There is a lot of news-related negative media out there that does a fine job of analyzing the political and economic sides of China, but there are few media that show the "quotidien" in China. Unfortunately, that makes it easy to forget that their experiences are much like our own. It is important to be reminded of the ordinary existence of everyday people, so as not to project onto them the fears that other media can impose upon us.
The following clip is from Hunan First Normal College in Changsha,
Hunan Province. During freshman week they have "military training",
which really only consists of a lot of marching and singing, as with
most Chinese social occasions...lots of singing. During breaks or
heat, the students sit for a while. In order to entertain the students,
the officers often sing for them. In the clip below you hear a soldier
singing for a mostly female group, in his best falsetto. You can hear
cars honk in the background, construction trucks move around them (the
school was still being built!), other students still march and count
down their steps, and the wind muffles the mic a bit. Essentially the
students yell out requests, and the soldier is more than pleased to
oblige the giggling schoolgirls.
Click here to listen: Singingsoldier.mp3 (please note quality is low and it starts quietly)

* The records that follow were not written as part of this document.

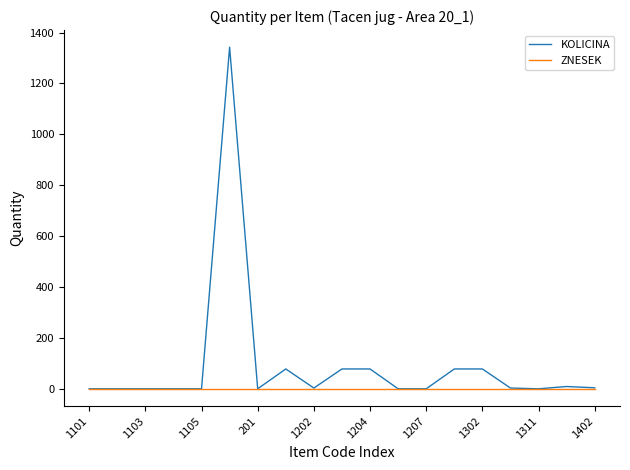

Which series has the largest total across all categories?

KOLICINA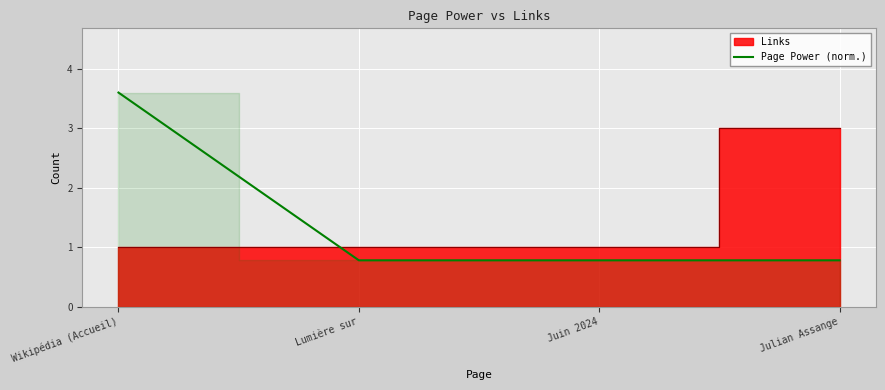

Reading left to right, what are all the values shown in this chart?

3.6	0.8	0.8	0.8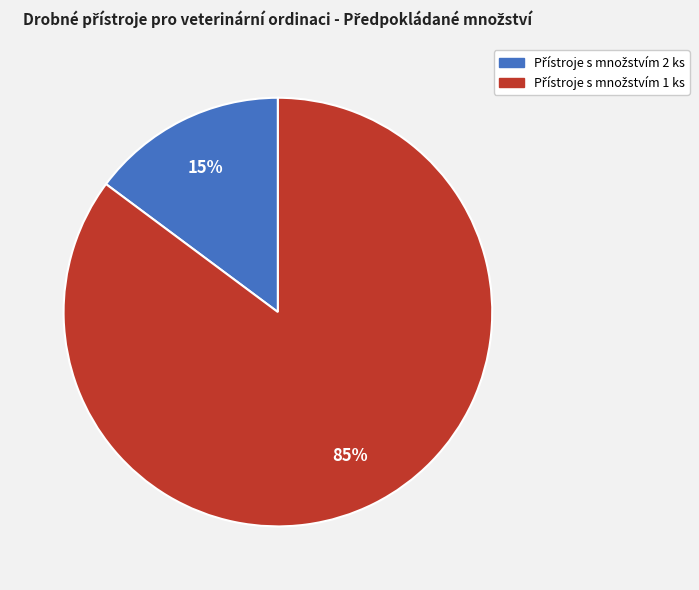

To the nearest percent, what is the difference between the largest and smallest slice percentages?

70%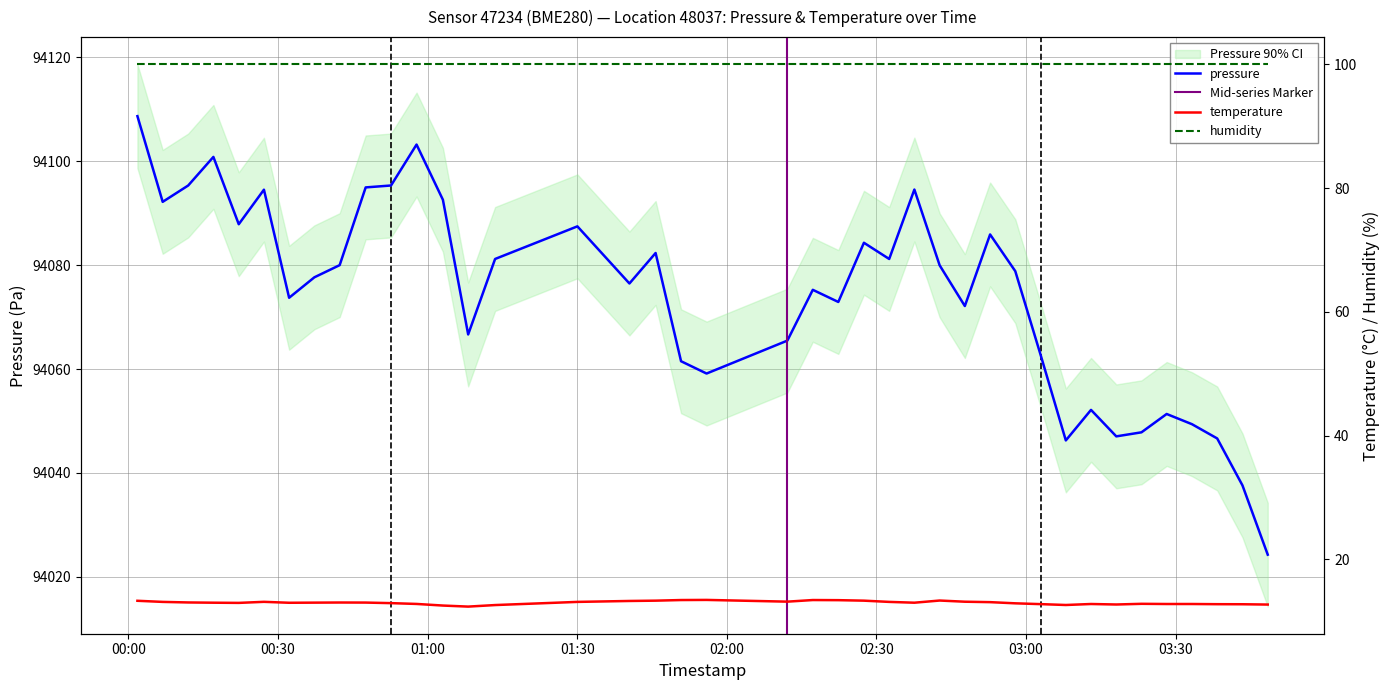

True or false: temperature has more than 2 interior local peaks.

True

In deep contrast with the images I have seen countless times on TV of the 1989 Tiananmen soldiers, when a country is not in crisis people, soldiers included, can let down their guard and be people.
The recording of that fall day served to counter some of the deep-seeded and troubling notions I had always had of China, post-1989. Though the realities of struggle still exist in China as anywhere, their reality consists more of the above example, than of what we know from our media's coverage of political strife in China.